7. Se a riqueza houvesse de constituir obstáculo absoluto à salvação
dos que a possuem, conforme se poderia inferir de certas palavras de Jesus, interpretadas
segundo a letra e não segundo o espírito, Deus, que a concede, teria posto nas
mãos de alguns um instrumento de perdição, sem apelação nenhuma, idéia que
repugna à razão. Sem dúvida, pelos arrastamentos a que dá causa, pelas
tentações que gera e pela fascinação que exerce, a riqueza constitui uma prova
muito arriscada, mais perigosa do que a miséria. É o supremo excitante do
orgulho, do egoísmo e da vida sensual.
É o laço mais forte que prende o homem à Terra e
lhe desvia do céu os pensamentos. Produz tal vertigem que, muitas vezes, aquele
que passa da miséria à riqueza esquece de pronto a sua primeira condição, os
que com ele a partilharam, os que o ajudaram, e faz-se insensível, egoísta e
vão.
Mas, do fato de a riqueza tornar difícil a
jornada, não se segue que a torne impossível e não possa vir a ser um meio de
salvação para o que dela sabe servir-se, como certos venenos podem restituir a
saúde, se empregados a propósito e com discernimento.
Quando Jesus disse ao moço que o inquiria sobre
os meios de ganhar a vida eterna: “Desfaze-te de todos os teus bens e segue-me”,
não pretendeu, decerto, estabelecer como princípio absoluto que cada um deva
despojar-se do que possui e que a salvação só a esse preço se obtém; mas, apenas
mostrar que o apego aos bens terrenos é um obstáculo à salvação. Aquele moço, com
efeito, se julgava quite porque observara certos mandamentos e, no entanto,
recusava - se à idéia de abandonar os bens de que era dono. Seu desejo de obter
a vida eterna não ia até ao extremo de adquiri- la com sacrifício.
O que Jesus lhe propunha era uma prova decisiva,
destinada a pôr a nu o fundo do seu pensamento. Ele podia, sem dúvida, ser um
homem perfeitamente honesto na opinião do mundo, não causar dano a ninguém, não
maldizer do próximo, não ser vão, nem orgulhoso, honrar a seu pai e a sua mãe.

_Tarefas_
1 - De acordo com o texto sobre a riqueza e a salvação, a riqueza é uma prova mais perigosa do que o quê?
2 - Dê continuidade ao texto sobre a riqueza e a salvação a partir da última frase apresentada.

_Dados de origem_
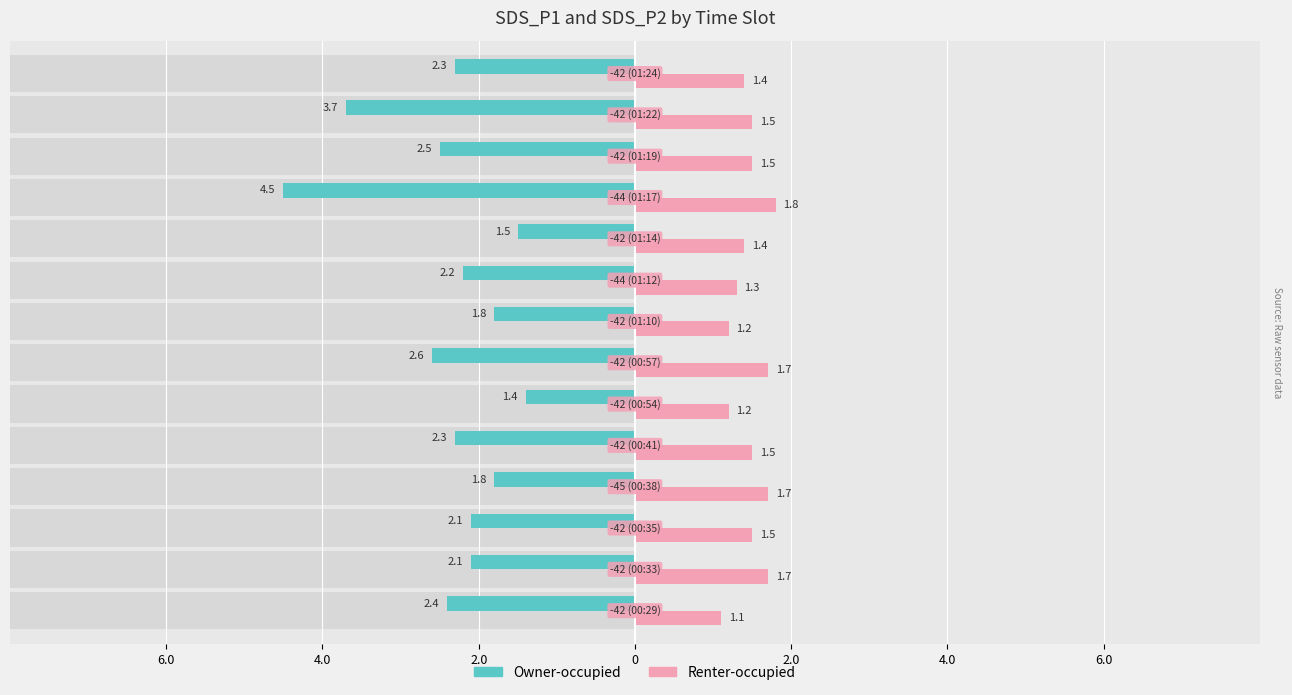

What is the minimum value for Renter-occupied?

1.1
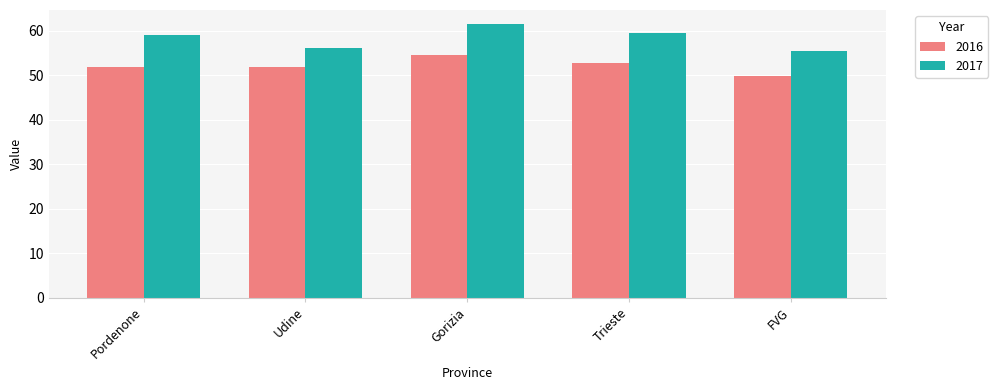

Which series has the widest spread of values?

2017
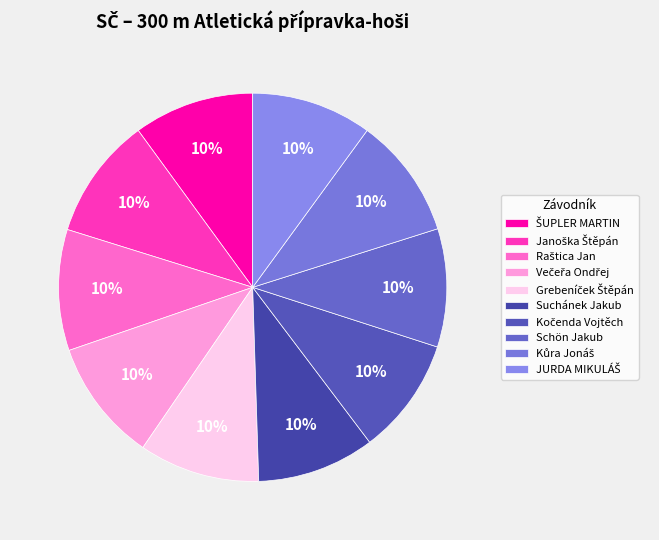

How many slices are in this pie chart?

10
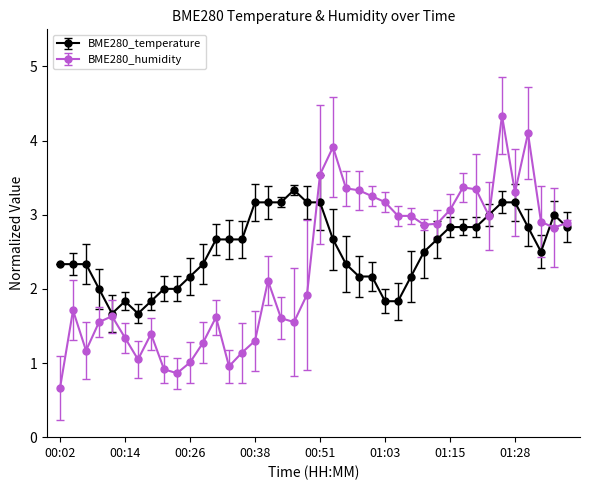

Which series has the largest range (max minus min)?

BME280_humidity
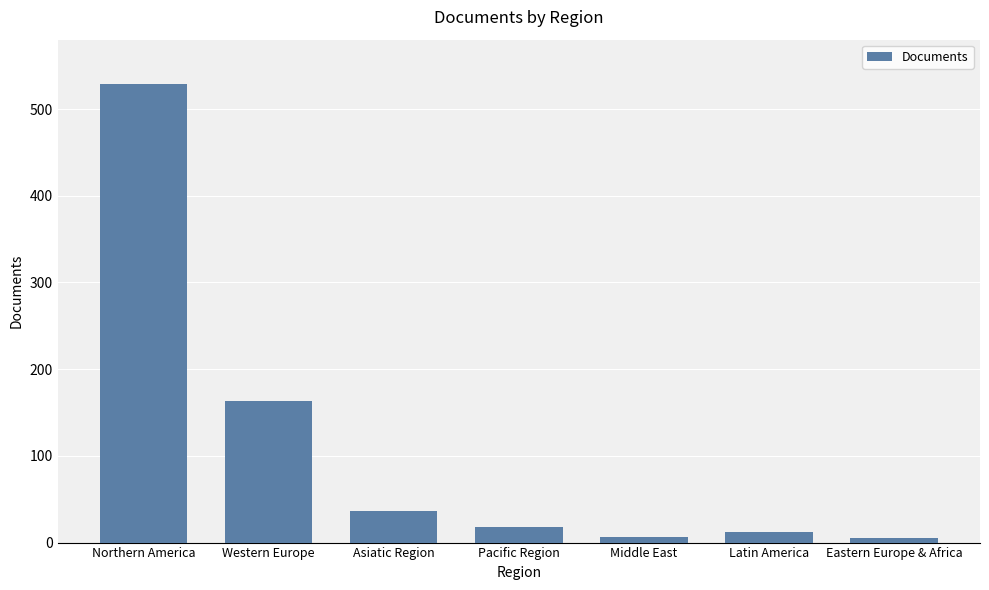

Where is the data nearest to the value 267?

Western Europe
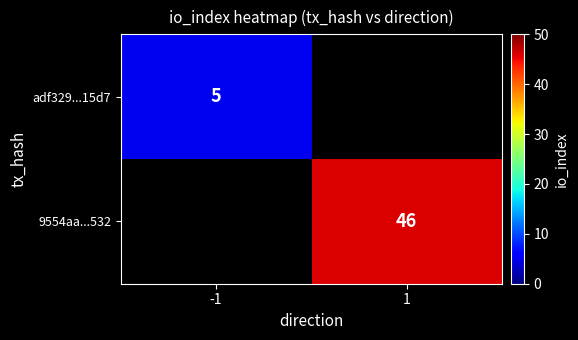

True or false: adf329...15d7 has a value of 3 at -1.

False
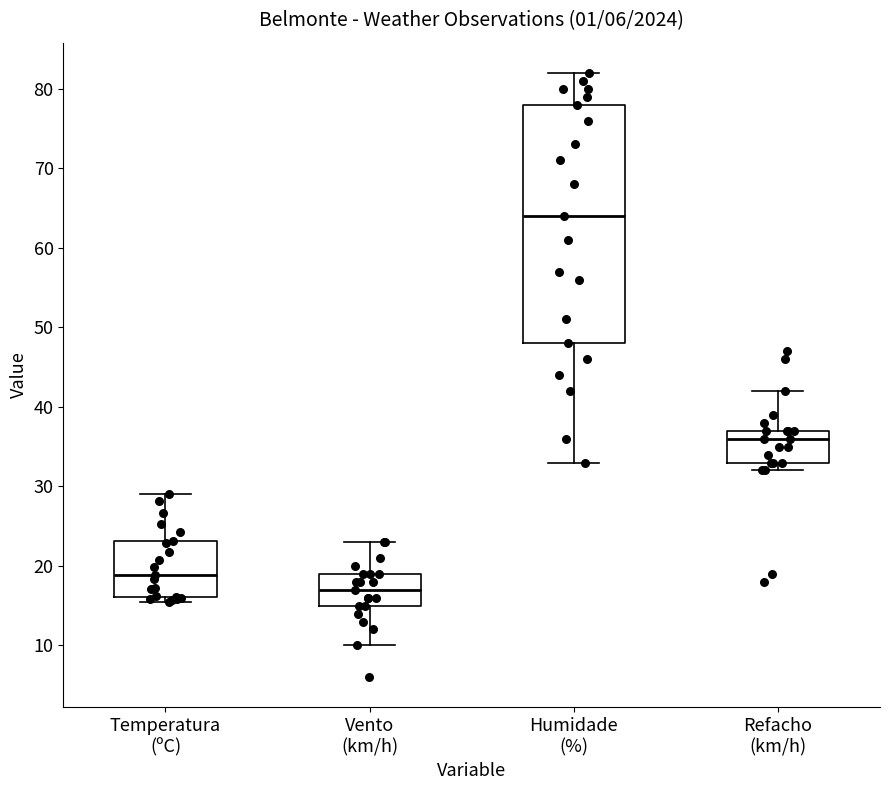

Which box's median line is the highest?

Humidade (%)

_Respostas esperadas_
1 - Do que a miséria.

2 -
Mas, não tinha a verdadeira caridade; sua virtude não chegava até a abnegação.
Isso o que Jesus quis demonstrar. Fazia uma aplicação do princípio: “Fora da caridade
não há salvação”.
A consequência dessas palavras, em sua acepção
rigorosa, seria a abolição da riqueza por prejudicial à felicidade futura e
como causa de uma imensidade de males na Terra; seria, ao demais, a condenação
do trabalho que a pode granjear; consequência absurda, que reconduziria o homem
à vida selvagem e que, por isso mesmo, estaria em contradição com a lei do
progresso, que é lei de Deus.
Se a riqueza é causa de muitos males, se
exacerba tanto as más paixões, se provoca mesmo tantos crimes, não é a ela que
devemos inculpar, mas ao homem, que dela abusa, como de todos os dons de Deus.
Pelo abuso, ele torna pernicioso o que lhe poderia ser de maior utilidade. É a consequência
do estado de inferioridade do mundo terrestre.
Se a riqueza somente males houvesse de produzir,
Deus não a teria posto na Terra. Compete ao homem fazê-la produzir o bem. Se
não é um elemento direto de progresso moral, é, sem contestação, poderoso
elemento de progresso intelectual.
Com efeito, o homem tem por missão trabalhar
pela melhoria material do planeta.
Cabe-lhe desobstruí-lo, saneá-lo, dispô-lo para receber um dia toda a população
que a sua extensão comporta. Para alimentar essa população que cresce
incessantemente, preciso se faz aumentar a produção.
Se a produção de um país é insuficiente, será necessário
buscá-la fora. Por isso mesmo, as relações entre os povos constituem uma
necessidade. A fim de mais as facilitar, cumpre sejam destruídos os obstáculos
materiais que os separam e tornadas mais rápidas as comunicações. Para trabalhos
que são obra dos séculos, teve o homem de extrair os materiais até das entranhas
da terra; procurou na Ciência os meios de os executar com maior segurança e
rapidez. Mas, para os levar a efeito, precisa de recursos: a necessidade fê-lo
criar a riqueza, como o fez descobrir a Ciência. A atividade que esses mesmos
trabalhos impõem lhe amplia e desenvolve a inteligência, e essa inteligência que
ele concentra, primeiro, na satisfação das necessidades materiais, o ajudará mais
tarde a compreender as grandes verdades morais. Sendo a riqueza o meio
primordial de execução, sem ela não mais grandes trabalhos, nem atividade, nem
estimulante, nem pesquisas. Com razão, pois, é a riqueza considerada elemento
de progresso.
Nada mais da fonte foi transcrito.